By Adekunle Adekoya

THE movie and music industry in our country is a unique one that I find difficult to understand with the passing of each day. To borrow a cliche, it is one industry where the monkey works and the baboon makes away with the proceeds of the monkey’s work, leaving the monkey high and dry, left only to scrape from the peelings of the banana discarded after the baboon has had its fill.

Of course, I am talking about how piracy has redefined the shape and structure of the industry. Our people are very clever; some of us invest in high-tech equipment for one purpose only; to take the icing off the cake of others. Musicians and songwriters sit down, and after labouring on their compositions, go to the studio and come out with albums.

Ditto for those in movies; they struggle to produce a movie which they hope to earn good returns from, but alas, pirates snatch the thing away and make all the money. Though the artistes and industry regulators seem to be trying their best, it is still not good enough. At one level, it can be understood if the global community discerns that we are merely ONLY hurting ourselves, but it is a different thing altogether if it is seen that it is in our character not only to hurt ourselves but others as well.

I am sure not a few of us must have noticed a weird development in the movie sub-sector of the entertainment industry.

The pirates have upped the ante: they now take foreign movies and voice them over in local languages.
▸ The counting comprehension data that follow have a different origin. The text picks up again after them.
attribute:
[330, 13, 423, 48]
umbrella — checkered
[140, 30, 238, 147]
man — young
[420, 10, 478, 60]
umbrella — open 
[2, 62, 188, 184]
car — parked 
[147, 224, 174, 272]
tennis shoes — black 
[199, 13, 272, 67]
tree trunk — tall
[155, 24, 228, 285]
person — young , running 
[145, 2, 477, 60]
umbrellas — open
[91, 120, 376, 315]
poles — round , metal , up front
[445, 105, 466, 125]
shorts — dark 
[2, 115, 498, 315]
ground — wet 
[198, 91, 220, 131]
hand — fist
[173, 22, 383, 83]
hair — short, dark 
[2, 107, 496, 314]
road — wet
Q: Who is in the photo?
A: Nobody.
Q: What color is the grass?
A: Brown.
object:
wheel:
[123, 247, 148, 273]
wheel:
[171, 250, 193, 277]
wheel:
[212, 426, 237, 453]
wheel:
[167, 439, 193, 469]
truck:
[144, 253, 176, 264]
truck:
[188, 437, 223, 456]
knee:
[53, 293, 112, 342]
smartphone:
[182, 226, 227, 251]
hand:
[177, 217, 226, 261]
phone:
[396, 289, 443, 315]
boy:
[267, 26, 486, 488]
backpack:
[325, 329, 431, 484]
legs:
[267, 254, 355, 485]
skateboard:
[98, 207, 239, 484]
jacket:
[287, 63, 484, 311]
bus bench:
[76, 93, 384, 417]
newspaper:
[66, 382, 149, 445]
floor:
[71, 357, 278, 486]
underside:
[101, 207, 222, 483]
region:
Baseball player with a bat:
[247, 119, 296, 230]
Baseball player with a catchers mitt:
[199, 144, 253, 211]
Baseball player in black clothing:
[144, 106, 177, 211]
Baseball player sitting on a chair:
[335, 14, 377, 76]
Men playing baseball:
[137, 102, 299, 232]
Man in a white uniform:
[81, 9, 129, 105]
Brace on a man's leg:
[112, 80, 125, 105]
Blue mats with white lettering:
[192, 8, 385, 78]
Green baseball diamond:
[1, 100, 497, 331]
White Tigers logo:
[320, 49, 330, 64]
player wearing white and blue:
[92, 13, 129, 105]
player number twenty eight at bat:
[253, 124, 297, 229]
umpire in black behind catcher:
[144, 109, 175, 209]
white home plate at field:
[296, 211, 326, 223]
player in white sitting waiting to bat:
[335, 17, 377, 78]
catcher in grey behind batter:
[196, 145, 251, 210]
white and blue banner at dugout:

So at major bus-stops in our towns and cities, it has become a common sight to see people clustered around a TV set mounted by an itinerant audio/video CD seller, enjoying a movie in which names like Sylvester Stallone, Bruce Willis, Arnold Schwarzenegger and others are starring, with the lines (audio) rendered in Yoruba!

It is not sub-titling, in which a movie whose audio lines are, for example, in Mandarin or Malaysian are sub-titled in English to enable non-Mandarin speakers follow the dialogue. Even our local movie-makers do this; it is standard practice. Movies made in Yoruba, Igbo, or Hausa languages are sub-titled in English for the benefit of the global audience. In the ones I am talking about, first the movie being shown is a pirated copy of the original, and the piracy is compounded by voicing over the original audio in one of our local languages!

How much worse can we get? To what level are we taking piracy in this country?

I am sure we all want a good country. No Nigerian that has ever traveled abroad fails to be impressed by the orderliness with which people in other countries conduct their affairs, as well as the allure of their clean environment. They did not do magic; they simply obey laws. The argument is that discipline is a pre-condition for law and order, itself a situation whereby each and everyone of us willingly, without compulsion or coercion, obey the laws of the land. If the majority of us willingly abide by our laws, it will be easy pickings for the Police to track the errant few who choose to operate outside the law.

The way things are now, it is nearly impossible for the Nigerian Copyright Commission and the self-preserving activities of music and movies producers to check piracy and pirates. It has got to a level where the security agencies have to take more than a passing interest in piracy; it must be seen as a major security breach at par with crude theft, and treated as such. Indeed, it is a major economic crime, and the EFCC must take interest.